Seit 95 Jahren gibt es die Harley-Davidson Flathead. Doch wer da glaubt, schon alles im Seitenventiler-Custom-Bereich gesehen zu haben, wird hier eines Besseren belehrt.

Alain Guetti heißt der Mann, der die Idee hatte, einen 750er Seitenventiler in ein komplett anderes Fahrwerk zu implantieren. Alain ist Franzose und entschied sich gemäß seiner Nationalität, beim Rolling Chassis auf eine ehemals große bekannte Motorradmarke aus Frankreich zurückzugreifen. „Terrot“-Motorräder gab es bereits seit 1902, also ein Jahr bevor die Freunde William Harley und Arthur Davidson sich entschlossen, Motorräder in Milwaukee zu bauen.
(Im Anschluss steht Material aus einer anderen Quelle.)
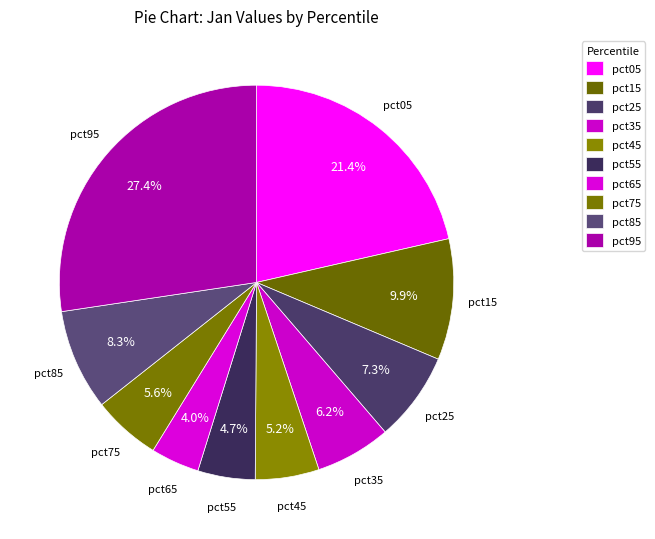

What percentage is the pct75 slice, to the nearest percent?

6%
Der Name Hartere setzt sich aus Harley und Terrot zusammen

Im Zweiten Weltkrieg war Terrot für die französische Armee – vergleichbar mit BMW für die deutsche Armee – der Hauptlieferant für Kradmelder-Motorräder und Gespanne. Mitte der 50er Jahre allerdings strebten die Menschen immer mehr den Besitz eines eigenen Autos an, das Interes­se an Motorrädern ebbte dramatisch ab, was 1958 zur Schließung der Terrot-Werke führte.
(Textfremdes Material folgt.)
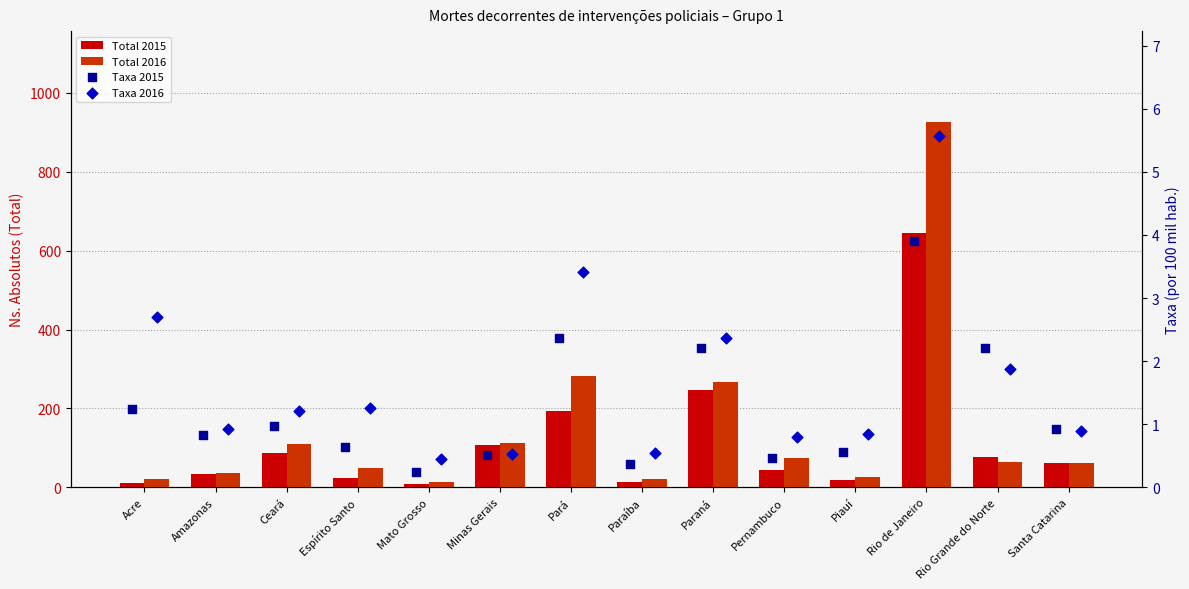

Which series contains the lowest Y value?

Taxa 2015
Sattelfederung über Umlenksystem

Der Name „Hartere“, den Erbauer Alain seinem Projekt gab, setzt sich aus den Komponenten „Har“ (für Harley) und „Ter“ (für Terrot) zusammen. Das „e“ fügte der Franzose ans Ende des Namens, weil Motorräder auf französisch weiblich sind (une motocyclette), das „e“ den Namen also grammatikalisch feminin macht.   

Harley-Davidson Flathead V2 im Terrot-Rahmen

Wohl tausend Mal hatte Alain die Einzelteile des Terrot-Motorrads in der Garage eines Freundes gesehen, bis er auf die Idee kam, daraus eine sogenannte „Bitza“ zu bauen. Der Seitenventiler, den er seit Jahren zu Hause hütete, stammt aus einer WLA des Jahres 1942, der Rahmen der Terrot wurde 1949 hergestellt. Den allerdings musste er schon ordentlich abwandeln (vorn um 22 Zentimeter verlängern), um den Harley-V2 in das fremde Rohrwerk hineinzubekommen.

Das Kickstarter-Getriebe stammt von Terrot

Das Vierganggetriebe ist übrigens kein Bauteil aus Amerika; Alain adaptierte stattdessen mittels selbst gebautem Ketten-Primär eine Schaltbox von Terrot. Die übrigen fahrwerklichen Zutaten lesen sich wie eine industriearchäologische Aufzählung. Die wunderbare Parallelogramm-Gabel stammt von einem französichen Motorrad der Marke „Druide“, eine Firma, die bis in die 30er Jahre motorsierte Zweiräder baute.

Harley-Davidson Flathead für die Rennstrecke

Den Benzin- und Öltank entnahm der Erbauer einem „Diamant“-Motorrad von 1925. Die linke Tankhälfte bunkert das Öl des Trockensumpfes, in der rechten Tankhälfte ist Platz für Benzin. Unser Lieblingsdetail an diesem liebevoll gestalteten Hybriden „L’Hartere“ ist aber eindeutig der famose, schlanke, originale Terrot-Auspufftopf, dessen Aluminium-Body in einem herrlich großen Fischschwanz endet.

Seinen historischen Teilemix bewegt Alain bei Vintage-Rennen, womit auch die Startnummerntafeln am Bike erklärt ist

Die 19-zölligen Speichenräder spendete die besagte 49er Terrot, die gelochten Deckel der Duplex-Bremse im Vorderrad sind der Tatsache geschuldet, dass Alain sein mechanisch einwandfrei funktionierendes Schätzchen ausschließlich in einer speziellen Vintage-Klasse auf der Rennstrecke bewegt. Den Renneinsatz verrät auch das kleine Leder-Sitzbrötchen auf dem Heckkotflügel.

Ein ganzes Sammelsurium von Baugruppen verschiedener Hersteller

Das ist nicht etwa ein unverschämt kleiner Soziussitz, sondern dort hinauf rutscht der Fahrer mit dem Gesäß, wenn er zwecks Erzielung der Höchstgeschwindigkeit den Oberkörper auf den Tank presst und versucht, sich hinterm Lenker so klein wie nur möglich zu machen. Wir meinen: Ein wunderschöner Hy­bride, dem man nicht ansieht, dass er aus einem ganzen Sammelsurium von Baugruppen verschiedener Hersteller besteht. Toll gemacht!